Schmidt-Erfurth and colleagues performed fully automated, deep learning–based segmentation of retinal pigment epithelium (RPE) loss and photoreceptor loss thickness on SD-OCT volumes acquired at baseline and months 2, 6, and 12.

The differences in the change of photoreceptor loss area was compared among the treatment arms. The change in photoreceptor thickness adjacent to the GA borders and the entire 20° scanning area was compared between treatment arms.

The main outcome measures included square-root transformed photoreceptor loss area in mm or mm, photoreceptor thickness in mm, and photoreceptor loss/retinal pigment epithelium (RPE) loss ratio.

The study evaluated a total of 31,556 B-scans of 644 SD-OCT volumes of 161 study eyes from baseline to month 12. It included 52 randomized eyes to monthly treatment, 54 eyes to bimonthly treatment, and 56 eyes to sham-controlled treatment.

Data on the comparison of the mean change in photoreceptor loss area reveal statistically significantly less growth in the monthly groups at months 2 (–41 μm ± 219 vs. 77 μm ± 126; P = 0.0004), month 6 (–5 μm ± 221 vs. 156 μm ± 139; P < 0.0001), and month 12 (106 μm ± 400 vs. 283 μm ± 226; P = 0.0014) than in the sham-controlled group).

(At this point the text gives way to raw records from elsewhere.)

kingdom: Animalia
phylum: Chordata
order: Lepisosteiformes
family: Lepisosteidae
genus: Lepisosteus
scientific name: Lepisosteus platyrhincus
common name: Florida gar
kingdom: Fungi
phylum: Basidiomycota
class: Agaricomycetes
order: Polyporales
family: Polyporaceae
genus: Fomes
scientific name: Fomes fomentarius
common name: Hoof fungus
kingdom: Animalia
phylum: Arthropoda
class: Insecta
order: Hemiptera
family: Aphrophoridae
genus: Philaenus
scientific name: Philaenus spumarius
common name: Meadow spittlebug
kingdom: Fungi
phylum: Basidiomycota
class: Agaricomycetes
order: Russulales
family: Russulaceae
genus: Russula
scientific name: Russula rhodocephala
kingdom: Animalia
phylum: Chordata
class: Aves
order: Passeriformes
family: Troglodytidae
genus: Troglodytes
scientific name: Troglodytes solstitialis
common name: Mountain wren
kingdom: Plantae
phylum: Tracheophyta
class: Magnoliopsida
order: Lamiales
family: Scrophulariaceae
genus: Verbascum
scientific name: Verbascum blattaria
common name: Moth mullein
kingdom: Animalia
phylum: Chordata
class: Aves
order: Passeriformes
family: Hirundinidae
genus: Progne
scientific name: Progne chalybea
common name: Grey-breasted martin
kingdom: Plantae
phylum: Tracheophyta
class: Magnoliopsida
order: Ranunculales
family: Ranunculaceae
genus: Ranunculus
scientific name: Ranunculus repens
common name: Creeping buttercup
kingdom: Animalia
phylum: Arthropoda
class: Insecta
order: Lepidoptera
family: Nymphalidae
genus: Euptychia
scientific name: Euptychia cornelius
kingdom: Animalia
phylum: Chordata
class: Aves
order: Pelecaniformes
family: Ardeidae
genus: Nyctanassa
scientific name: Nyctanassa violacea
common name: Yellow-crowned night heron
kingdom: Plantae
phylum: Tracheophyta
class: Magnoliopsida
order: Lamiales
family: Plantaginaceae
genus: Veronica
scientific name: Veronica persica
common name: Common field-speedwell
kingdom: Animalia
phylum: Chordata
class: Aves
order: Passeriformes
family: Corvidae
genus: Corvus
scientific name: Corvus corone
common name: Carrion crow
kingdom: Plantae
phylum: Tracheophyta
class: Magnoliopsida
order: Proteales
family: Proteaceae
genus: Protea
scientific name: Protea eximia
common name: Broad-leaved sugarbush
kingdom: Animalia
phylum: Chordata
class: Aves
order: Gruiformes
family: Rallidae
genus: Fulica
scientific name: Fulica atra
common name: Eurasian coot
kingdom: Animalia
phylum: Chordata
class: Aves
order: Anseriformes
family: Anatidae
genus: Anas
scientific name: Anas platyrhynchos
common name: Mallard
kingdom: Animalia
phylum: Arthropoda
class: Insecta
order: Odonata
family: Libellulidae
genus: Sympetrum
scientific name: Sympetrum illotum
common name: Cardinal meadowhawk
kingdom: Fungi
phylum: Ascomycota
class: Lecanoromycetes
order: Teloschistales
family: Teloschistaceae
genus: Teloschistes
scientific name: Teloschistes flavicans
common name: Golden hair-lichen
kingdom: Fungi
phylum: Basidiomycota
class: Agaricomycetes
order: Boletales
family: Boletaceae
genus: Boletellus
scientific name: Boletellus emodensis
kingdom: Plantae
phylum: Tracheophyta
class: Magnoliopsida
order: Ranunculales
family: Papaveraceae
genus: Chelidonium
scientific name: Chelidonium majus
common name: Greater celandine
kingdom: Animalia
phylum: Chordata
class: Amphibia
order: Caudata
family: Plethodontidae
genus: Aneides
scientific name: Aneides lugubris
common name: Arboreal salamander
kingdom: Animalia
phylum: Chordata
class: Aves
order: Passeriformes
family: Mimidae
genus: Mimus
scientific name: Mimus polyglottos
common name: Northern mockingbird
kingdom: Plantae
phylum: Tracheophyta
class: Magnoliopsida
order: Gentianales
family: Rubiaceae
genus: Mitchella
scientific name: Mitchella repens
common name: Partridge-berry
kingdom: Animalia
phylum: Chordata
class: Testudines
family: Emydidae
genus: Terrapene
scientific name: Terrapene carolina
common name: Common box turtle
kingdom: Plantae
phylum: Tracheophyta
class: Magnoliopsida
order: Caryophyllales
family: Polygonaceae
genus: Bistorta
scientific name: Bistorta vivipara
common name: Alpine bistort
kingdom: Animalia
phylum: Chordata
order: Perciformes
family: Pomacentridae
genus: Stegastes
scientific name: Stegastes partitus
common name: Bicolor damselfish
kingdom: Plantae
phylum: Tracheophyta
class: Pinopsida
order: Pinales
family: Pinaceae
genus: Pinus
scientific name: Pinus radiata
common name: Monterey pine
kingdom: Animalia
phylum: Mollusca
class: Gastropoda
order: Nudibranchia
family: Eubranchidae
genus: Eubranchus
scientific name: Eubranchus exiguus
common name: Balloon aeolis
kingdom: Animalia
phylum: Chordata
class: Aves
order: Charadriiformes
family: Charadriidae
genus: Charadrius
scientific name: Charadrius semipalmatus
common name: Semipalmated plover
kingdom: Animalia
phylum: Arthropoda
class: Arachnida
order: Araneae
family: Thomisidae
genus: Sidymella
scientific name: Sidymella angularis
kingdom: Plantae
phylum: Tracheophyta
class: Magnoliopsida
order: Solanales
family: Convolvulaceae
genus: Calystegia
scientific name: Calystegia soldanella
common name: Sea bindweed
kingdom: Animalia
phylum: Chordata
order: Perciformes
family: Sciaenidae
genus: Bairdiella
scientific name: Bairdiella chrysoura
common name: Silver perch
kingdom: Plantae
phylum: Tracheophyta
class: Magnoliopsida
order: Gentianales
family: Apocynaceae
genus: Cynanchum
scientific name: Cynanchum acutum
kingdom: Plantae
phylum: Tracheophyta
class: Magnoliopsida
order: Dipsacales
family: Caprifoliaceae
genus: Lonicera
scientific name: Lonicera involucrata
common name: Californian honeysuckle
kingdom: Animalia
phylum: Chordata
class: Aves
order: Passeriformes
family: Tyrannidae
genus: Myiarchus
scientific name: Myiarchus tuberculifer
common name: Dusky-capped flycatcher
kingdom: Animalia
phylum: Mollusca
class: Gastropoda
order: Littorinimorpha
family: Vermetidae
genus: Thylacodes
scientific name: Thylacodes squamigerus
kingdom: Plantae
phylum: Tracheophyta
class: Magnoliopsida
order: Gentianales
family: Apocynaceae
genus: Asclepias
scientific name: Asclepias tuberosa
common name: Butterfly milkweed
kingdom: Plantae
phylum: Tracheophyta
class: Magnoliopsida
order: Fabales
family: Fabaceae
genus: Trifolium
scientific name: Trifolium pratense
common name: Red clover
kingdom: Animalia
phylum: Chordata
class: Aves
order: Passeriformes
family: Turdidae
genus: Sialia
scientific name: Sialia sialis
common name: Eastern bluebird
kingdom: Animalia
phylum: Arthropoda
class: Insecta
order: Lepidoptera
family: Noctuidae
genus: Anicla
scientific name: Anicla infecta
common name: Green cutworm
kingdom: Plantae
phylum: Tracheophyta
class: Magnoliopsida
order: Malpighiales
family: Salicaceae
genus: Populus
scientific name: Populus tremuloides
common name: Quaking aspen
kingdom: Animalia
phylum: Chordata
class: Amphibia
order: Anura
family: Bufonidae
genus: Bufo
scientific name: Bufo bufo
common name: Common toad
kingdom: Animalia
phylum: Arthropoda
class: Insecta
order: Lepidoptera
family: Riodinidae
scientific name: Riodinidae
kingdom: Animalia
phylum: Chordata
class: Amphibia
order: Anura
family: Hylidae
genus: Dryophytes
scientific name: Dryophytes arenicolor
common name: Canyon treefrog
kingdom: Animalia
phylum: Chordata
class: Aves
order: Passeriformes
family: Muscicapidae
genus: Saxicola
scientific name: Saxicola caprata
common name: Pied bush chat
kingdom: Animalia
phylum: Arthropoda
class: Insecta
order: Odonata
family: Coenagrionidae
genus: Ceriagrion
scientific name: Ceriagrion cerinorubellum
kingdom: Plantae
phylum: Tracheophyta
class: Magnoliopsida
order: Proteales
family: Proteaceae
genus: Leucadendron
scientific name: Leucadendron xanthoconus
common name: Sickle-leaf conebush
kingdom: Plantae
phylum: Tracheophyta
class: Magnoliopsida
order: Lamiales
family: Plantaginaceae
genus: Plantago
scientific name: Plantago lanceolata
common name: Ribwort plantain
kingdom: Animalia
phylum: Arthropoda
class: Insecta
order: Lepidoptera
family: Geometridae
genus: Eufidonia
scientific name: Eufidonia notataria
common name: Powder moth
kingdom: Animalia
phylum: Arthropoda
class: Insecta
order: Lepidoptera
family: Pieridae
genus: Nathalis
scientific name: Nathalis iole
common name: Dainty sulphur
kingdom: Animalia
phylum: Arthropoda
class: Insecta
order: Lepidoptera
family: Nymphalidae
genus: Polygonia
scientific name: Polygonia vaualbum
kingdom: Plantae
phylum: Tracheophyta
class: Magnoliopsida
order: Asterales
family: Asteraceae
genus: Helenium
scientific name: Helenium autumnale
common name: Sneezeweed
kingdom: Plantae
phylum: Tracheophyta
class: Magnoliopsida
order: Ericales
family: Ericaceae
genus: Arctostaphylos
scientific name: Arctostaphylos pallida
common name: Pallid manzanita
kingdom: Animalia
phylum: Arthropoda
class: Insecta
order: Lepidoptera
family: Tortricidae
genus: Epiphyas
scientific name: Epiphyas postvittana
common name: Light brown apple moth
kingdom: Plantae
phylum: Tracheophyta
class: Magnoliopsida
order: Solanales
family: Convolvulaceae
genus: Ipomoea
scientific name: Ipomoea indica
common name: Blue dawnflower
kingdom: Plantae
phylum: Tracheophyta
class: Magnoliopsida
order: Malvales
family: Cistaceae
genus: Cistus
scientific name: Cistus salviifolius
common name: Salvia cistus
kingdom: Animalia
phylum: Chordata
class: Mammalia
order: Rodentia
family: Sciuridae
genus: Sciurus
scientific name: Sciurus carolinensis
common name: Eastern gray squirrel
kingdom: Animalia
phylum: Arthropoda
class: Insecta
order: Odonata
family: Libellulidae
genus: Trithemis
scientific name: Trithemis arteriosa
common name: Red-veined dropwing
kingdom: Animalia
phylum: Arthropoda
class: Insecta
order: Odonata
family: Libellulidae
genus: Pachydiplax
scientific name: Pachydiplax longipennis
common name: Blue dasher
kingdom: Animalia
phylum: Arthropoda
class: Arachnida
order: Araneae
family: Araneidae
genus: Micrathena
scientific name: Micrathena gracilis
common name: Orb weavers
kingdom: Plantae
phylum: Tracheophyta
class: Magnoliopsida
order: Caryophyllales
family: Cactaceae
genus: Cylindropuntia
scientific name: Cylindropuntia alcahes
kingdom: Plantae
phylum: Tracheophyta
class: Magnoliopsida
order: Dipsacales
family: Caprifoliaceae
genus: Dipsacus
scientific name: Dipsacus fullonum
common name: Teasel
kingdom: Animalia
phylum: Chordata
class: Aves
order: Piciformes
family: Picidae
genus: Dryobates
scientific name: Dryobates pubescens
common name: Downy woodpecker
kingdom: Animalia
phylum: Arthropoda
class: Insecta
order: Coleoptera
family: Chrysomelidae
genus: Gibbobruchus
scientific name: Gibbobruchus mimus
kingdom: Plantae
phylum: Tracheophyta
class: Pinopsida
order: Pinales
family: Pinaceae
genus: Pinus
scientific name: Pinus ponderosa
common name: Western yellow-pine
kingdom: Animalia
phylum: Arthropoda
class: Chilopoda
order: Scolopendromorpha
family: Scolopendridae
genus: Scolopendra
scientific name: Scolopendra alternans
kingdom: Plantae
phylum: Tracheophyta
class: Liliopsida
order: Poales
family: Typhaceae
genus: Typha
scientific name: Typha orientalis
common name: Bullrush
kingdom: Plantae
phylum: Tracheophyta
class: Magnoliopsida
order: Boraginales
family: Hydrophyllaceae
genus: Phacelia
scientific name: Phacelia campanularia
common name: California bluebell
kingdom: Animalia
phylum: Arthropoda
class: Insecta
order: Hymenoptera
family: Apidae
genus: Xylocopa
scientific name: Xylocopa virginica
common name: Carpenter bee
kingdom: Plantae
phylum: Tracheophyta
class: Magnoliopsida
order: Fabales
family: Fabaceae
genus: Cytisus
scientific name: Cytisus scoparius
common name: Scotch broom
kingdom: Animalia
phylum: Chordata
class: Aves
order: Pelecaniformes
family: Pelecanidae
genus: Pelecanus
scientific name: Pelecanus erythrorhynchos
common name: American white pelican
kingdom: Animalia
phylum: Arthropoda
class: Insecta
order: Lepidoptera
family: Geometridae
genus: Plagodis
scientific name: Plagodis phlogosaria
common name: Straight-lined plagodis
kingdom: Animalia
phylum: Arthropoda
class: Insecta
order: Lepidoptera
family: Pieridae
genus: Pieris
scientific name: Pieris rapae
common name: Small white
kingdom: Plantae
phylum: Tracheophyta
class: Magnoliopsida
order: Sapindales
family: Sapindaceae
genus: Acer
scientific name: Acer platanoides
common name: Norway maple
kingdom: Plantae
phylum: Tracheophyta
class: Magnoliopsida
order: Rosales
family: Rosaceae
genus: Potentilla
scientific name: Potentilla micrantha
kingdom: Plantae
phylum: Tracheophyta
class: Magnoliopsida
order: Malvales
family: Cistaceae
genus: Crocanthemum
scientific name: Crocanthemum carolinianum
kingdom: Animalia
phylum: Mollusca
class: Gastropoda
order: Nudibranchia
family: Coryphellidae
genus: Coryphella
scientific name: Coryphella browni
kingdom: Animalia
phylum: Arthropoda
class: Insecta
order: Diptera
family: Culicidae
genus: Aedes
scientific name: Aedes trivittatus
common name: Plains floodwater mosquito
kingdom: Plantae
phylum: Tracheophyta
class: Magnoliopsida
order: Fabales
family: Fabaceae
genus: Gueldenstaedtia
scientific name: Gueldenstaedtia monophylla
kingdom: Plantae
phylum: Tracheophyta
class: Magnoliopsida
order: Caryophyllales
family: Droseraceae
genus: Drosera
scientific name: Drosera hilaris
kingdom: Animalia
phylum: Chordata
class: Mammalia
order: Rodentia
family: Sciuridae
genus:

Moreover, photoreceptor thinning was significantly reduced under the monthly treatment compared with sham-controlled treatment within the GA junctional zone, as well as throughout the 20° area. Investigators observed a trend toward greater inhibition of photoreceptor loss than RPE loss under therapy.

The abstract, “The Effect of Pegcetacoplan Treatment on Photoreceptor Maintenance in Geographic Atrophy Monitored by Artificial Intelligence-Based OCT Analysis,” was published in Ophthalmology Retina.